Almost 10 per cent have considered putting their child into government care.

“We asked them about the Ministry of Children and Family Development, so when parents no longer feel able to care for their children, they have the option of calling the ministry, similar to the ministry taking care of children who are at risk for being abused. Families can voluntarily give up their children for care when they feel they just can’t parent the child, so it’s a cry for help, really,” Iarocci explains.

Iarocci says it speaks to the lack of resources available to families during the pandemic.

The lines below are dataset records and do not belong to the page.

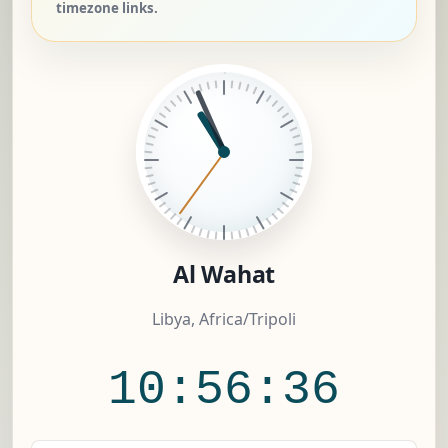
timezone links.
Al Wahat
Libya, Africa/Tripoli
10:56:37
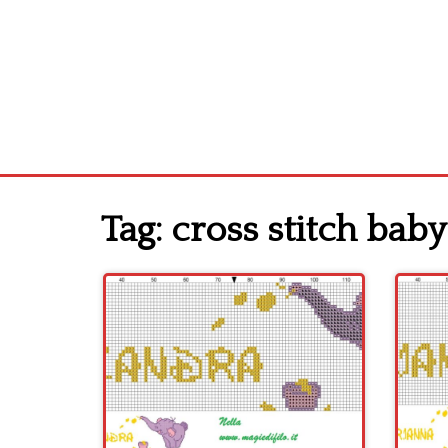
Tag:
cross stitch bab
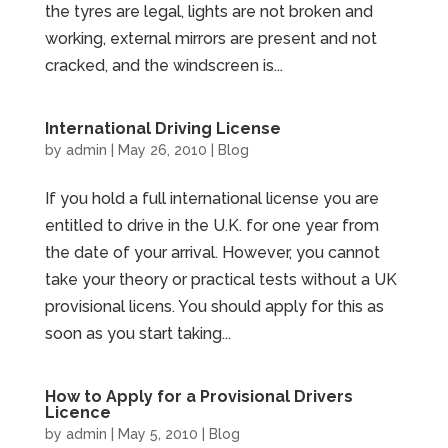
the tyres are legal, lights are not broken and
working, external mirrors are present and not
cracked, and the windscreen is...
International Driving License
by
admin
|
May 26, 2010
|
Blog
If you hold a full international license you are
entitled to drive in the U.K. for one year from
the date of your arrival. However, you cannot
take your theory or practical tests without a UK
provisional licens. You should apply for this as
soon as you start taking...
How to Apply for a Provisional Drivers
Licence
by
admin
|
May 5, 2010
|
Blog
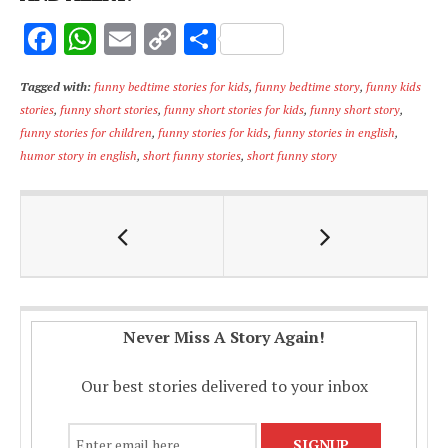
F
W
E
C
S
ac
h
m
o
h
Tagged with:
funny bedtime stories for kids
,
funny bedtime story
,
funny kids
e
at
ai
p
ar
stories
,
funny short stories
,
funny short stories for kids
,
funny short story
,
b
s
l
y
e
funny stories for children
,
funny stories for kids
,
funny stories in english
,
o
A
Li
humor story in english
,
short funny stories
,
short funny story
o
p
n
k
p
k
Never Miss A Story Again!
Our best stories delivered to your inbox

“These families rely on all government services that they receive, like the foundation of a house, you know. If you start pulling away at those supports, things break down pretty quickly. So, it’s not like the rest of us where we say, ‘Well, you know, if government policy or a government service is not fully there for us, that it doesn’t affect our lives all that much.’ For these families, they rely on those services. It’s part of their survival,” she says.

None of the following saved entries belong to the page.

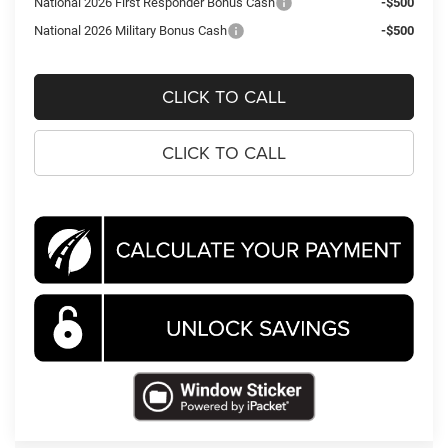
National 2026 First Responder Bonus Cash
-$500
National 2026 Military Bonus Cash
-$500
CLICK TO CALL
CLICK TO CALL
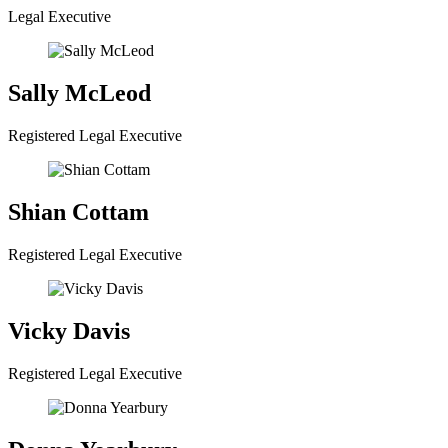
Legal Executive
Sally McLeod
Registered Legal Executive
Shian Cottam
Registered Legal Executive
Vicky Davis
Registered Legal Executive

The measures families have been asked to take to stop the spread of COVID-19 have made caregiving more challenging, and more isolating.

“The children are home all day long, some of them with serious behaviour problems, some of them with aggression. Taking away behavioural support systems: behavioural interventionists who work with these children; special education support services from the school; the support from the Ministry of Family and Children Development offered through the Autism Funding service here in the province of B.C.; speech language pathologists; occupational therapists — all those services that those families had in place — most of them have more than one working with their children. All of those people disappeared suddenly during COVID, and they were left with nothing.”

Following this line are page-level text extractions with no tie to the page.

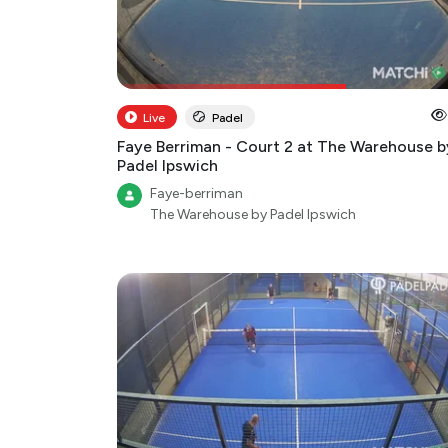
Live
Padel
Faye Berriman - Court 2 at The Warehouse b
Padel Ipswich
Faye-berriman
The Warehouse by Padel Ipswich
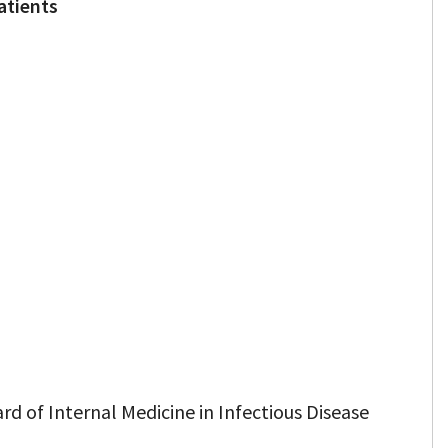
atients
rd of Internal Medicine in Infectious Disease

In addition, some parents were unclear about whether funding they receive to secure these supports could be deferred if it went unused.

“I think one of the things we noticed from our survey was that families didn’t even know about some of the services, or the potential government resources, that were available to them during COVID. So, having that information out there so that families can access it, or communicating in a timely fashion to help families get all the resources that they can during an emergency situation like that is really critical.”

The pandemic has been a struggle for a number of different groups, and based on the current trajectory, Iarocci says it’ll be important to establish a space for parents to find important information around resources during a pandemic.

“Communicating to [parents], listening to them, being flexible…I think one thing the government wasn’t doing a great job of was being flexible in allowing families to use funding, or being flexible with the timelines, or recognizing that there’s this pandemic going on. You would imagine that there would be flexibility, but in fact there was no flexibility. And so it was upsetting to families, I think,” she notes.

Now that the second wave is upon us, Iarocci says it’s more important than ever to get clear communications in place.

“Now that we’re months into this, we’re hoping that the government will begin to look into the data – certainly what we’ve collected – but maybe even collect their own data around, ‘What do families need,’ and ‘How are we going to adjust?’ given that things are not about to change any time soon.”